It goes without saying that the law is supreme and must be obeyed. Civilization rests on obedience to law. But the law is not absolute. It requires to be construed. Rigid construction of the law works, and must work, in the vast majority of cases, for the benefit of the men who can hire the best lawyers and who have the sources of influence in lawmaking at their command. Strict construction necessarily favors the great interests as against the people, and in the long run can not do otherwise. Wise execution of the law must consider what the law ought to accomplish for the general good. The great oppressive trusts exist because of subservient lawmakers and adroit legal constructions. Here is the central stronghold of the money power in the everlasting conflict of the few to grab, and the many to keep or win the rights they were born with. Legal technicalities seldom help the people. The people, not the law, should have the benefit of every doubt.
Equality of opportunity, a square deal for every man, the protection of the citizen against the great concentrations of capital, the intelligent use of laws and institutions for the public good, and the conservation of our natural resources, not for the trusts, but for the people; these are real issues and real problems. Upon such things as these the perpetuity of this country as a nation of homes really depends. We are coming to see that the simple things are the things to work for. More than that, we are coming to see that the plain American citizen is the man to work for. The imagination is staggered by the magnitude of the prize for which we work. If we succeed, there will exist upon this continent a sane, strong people, living through the centuries in a land subdued and controlled for the service of the people, its rightful masters, owned by the many and not by the few. If we fail, the great interests, increasing their control of our natural resources, will thereby control the country more and more, and the rights of the people will fade into the privileges of concentrated wealth.
There could be no better illustration of the eager, rapid, unwearied absorption by capital of the rights which belong to all the people than the water-power trust, perhaps not yet formed but in process of formation. This statement is true, but not unchallenged. We are met at every turn by the indignant denial of the water-power interests. They tell us that there is no community of interest among them, and yet they appear by their paid attorneys, year after year, at irrigation and other congresses, asking for help to remove the few remaining obstacles to their perpetual and complete absorption of the remaining water-powers. They tell us it has no significance that there is hardly a bank in some sections of the country that is not an agency for water-power capital, or that the General Electric Company interests are acquiring great groups of water-powers in various parts of the United States, and dominating the power market in the region of each group. And whoever dominates power, dominates all industry.

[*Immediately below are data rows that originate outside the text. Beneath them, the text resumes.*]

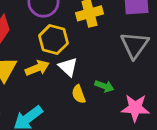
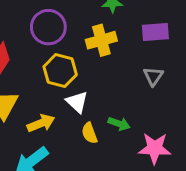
gray triangle: (135, 45) -> (153, 76), size x0.6
yellow arrow: (37, 68) -> (41, 123), moved

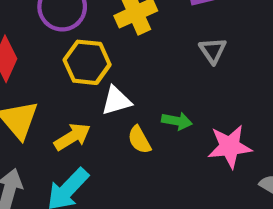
white triangle: (77, 102) -> (116, 101), turned -50

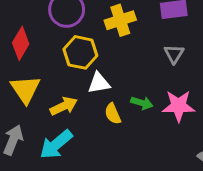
pink star: (230, 146) -> (179, 106), moved

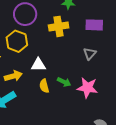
yellow hexagon: (80, 52) -> (17, 41), moved

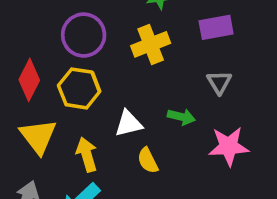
yellow arrow: (13, 76) -> (87, 154), turned -78
green arrow: (64, 82) -> (181, 117), moved

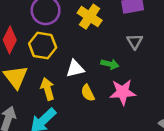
yellow cross: (151, 44) -> (90, 17), turned -35
pink star: (229, 146) -> (123, 92), moved

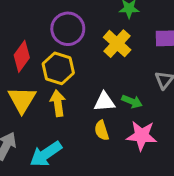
white triangle: (75, 69) -> (104, 102), moved
yellow arrow: (48, 89) -> (58, 103), moved

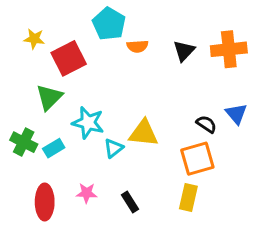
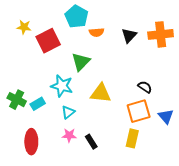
green triangle: (49, 97) -> (81, 62), moved
blue triangle: (236, 114) -> (166, 116), moved
cyan triangle: (114, 148) -> (68, 112), moved
pink star: (87, 193) -> (69, 135), moved

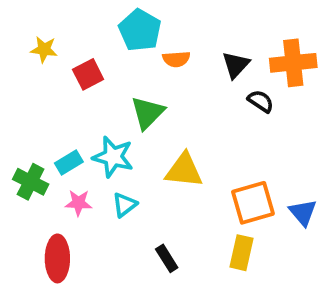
red square: (48, 41) -> (88, 74), size x0.7
black semicircle: (145, 87) -> (261, 101), moved
cyan rectangle: (38, 104) -> (69, 163), moved
pink star: (69, 135) -> (78, 203), moved

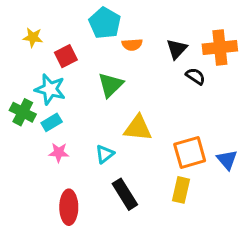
cyan star: (113, 157) -> (50, 89), moved
green cross: (31, 182) -> (23, 112), moved
cyan triangle: (125, 205) -> (105, 154), moved
red ellipse: (57, 258) -> (69, 207), moved
black rectangle: (167, 258) -> (125, 194), size x1.5

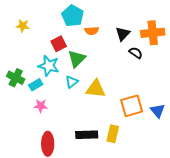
red square: (66, 56) -> (59, 44), moved
cyan star: (50, 89) -> (49, 66), moved
cyan triangle: (105, 154) -> (72, 82), moved
yellow rectangle: (181, 190) -> (113, 134), moved
black rectangle: (125, 194) -> (87, 135), turned -60

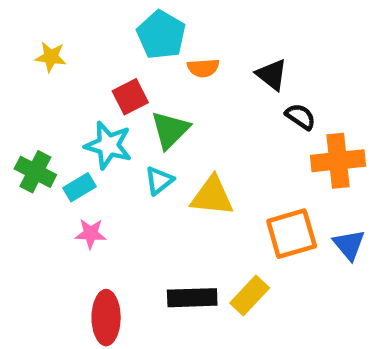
orange cross: (153, 33) -> (338, 161), moved
black triangle: (123, 34) -> (272, 75), turned -35
yellow rectangle: (113, 134) -> (250, 295), turned 30

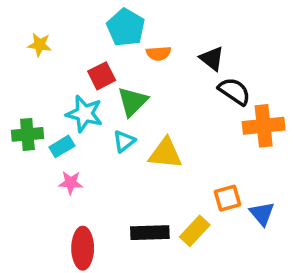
black semicircle: (300, 117) -> (234, 91), size x1.4
green cross: (35, 172) -> (27, 134), turned -32
orange square: (292, 234) -> (227, 198), moved, size x0.7
blue triangle: (349, 245) -> (262, 214), moved

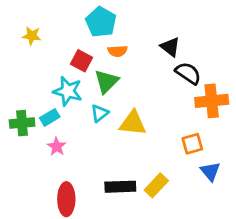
orange semicircle: (158, 53) -> (118, 51), moved
red square: (102, 76) -> (82, 61), turned -35
green cross: (27, 134) -> (22, 123), moved
pink star: (71, 183) -> (57, 147), turned 30
orange square: (227, 198) -> (192, 144), moved

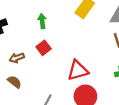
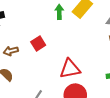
green arrow: (42, 21) -> (59, 12), moved

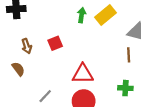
brown arrow: (11, 51) -> (27, 46), turned -104

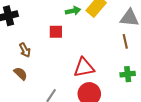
green arrow: (82, 15) -> (73, 11), turned 80
red square: (55, 43) -> (56, 32), moved, turned 32

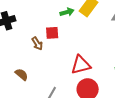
brown arrow: (25, 50) -> (37, 44), moved

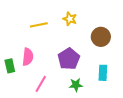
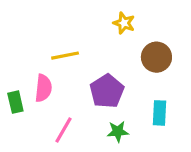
yellow star: (70, 19) -> (124, 23), moved
yellow line: (39, 25) -> (65, 56), moved

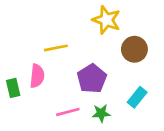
yellow star: (124, 23) -> (106, 20), size x1.5
cyan rectangle: (160, 113) -> (137, 97), turned 36
pink line: (63, 130) -> (68, 112), moved, turned 45

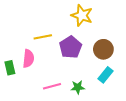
brown circle: (134, 49) -> (103, 49), moved
purple pentagon: (92, 79) -> (71, 47), moved

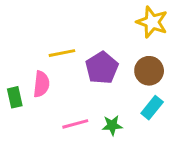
yellow star: (82, 15) -> (152, 22), moved

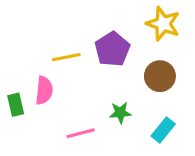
purple pentagon: (102, 68) -> (112, 49), moved
cyan rectangle: (152, 108) -> (163, 130), moved
green star: (112, 125) -> (120, 113), moved

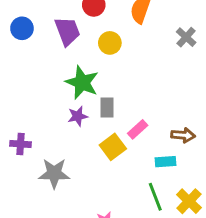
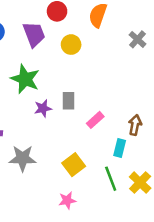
green star: (82, 83) -> (25, 79), moved
brown arrow: (183, 135) -> (135, 125), turned -84
yellow square: (113, 147) -> (74, 165), moved
cyan rectangle: (166, 162) -> (120, 148), turned -72

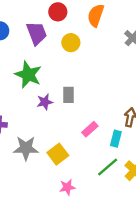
pink rectangle: (95, 120) -> (90, 129), moved
yellow square: (74, 165) -> (58, 154), moved
green line: (111, 179) -> (108, 167), turned 70

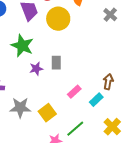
yellow circle: (71, 43) -> (58, 19), size x1.5
cyan rectangle: (116, 139) -> (96, 100), turned 32
green line: (108, 167) -> (75, 129), moved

Have you ever seen a few drops of oil scattered on the water spreading until they formed a continuous film, which put an end at once to all agitation of the surface? The time for us to agitate this question is now, before the separate circles of centralized control spread into the uniform, unbroken, Nation-wide covering of a single gigantic trust. There will be little chance for mere agitation after that. No man at all familiar with the situation can doubt that the time for effective protest is very short. If we do not use it to protect ourselves now, we may be very sure that the trust will give hereafter small consideration to the welfare of the average citizen when in conflict with its own.
The man who really counts is the plain American citizen. This is the man for whom the Roosevelt policies were created, and his welfare is the end to which the Roosevelt policies lead.
I stand for the Roosevelt policies because they set the common good of all of us above the private gain of some of us; because they recognize the livelihood of the small man as more important to the Nation than the profit of the big man; because they oppose all useless waste at present at the cost of robbing the future; because they demand the complete, sane, and orderly development of all our natural resources; because they insist upon equality of opportunity and denounce monopoly and special privilege; because, discarding false issues, they deal directly with the vital questions that really make a difference with the welfare of us all; and, most of all, because in them the plain American always and everywhere holds the first place. And I propose to stand for them while I have the strength to stand for anything.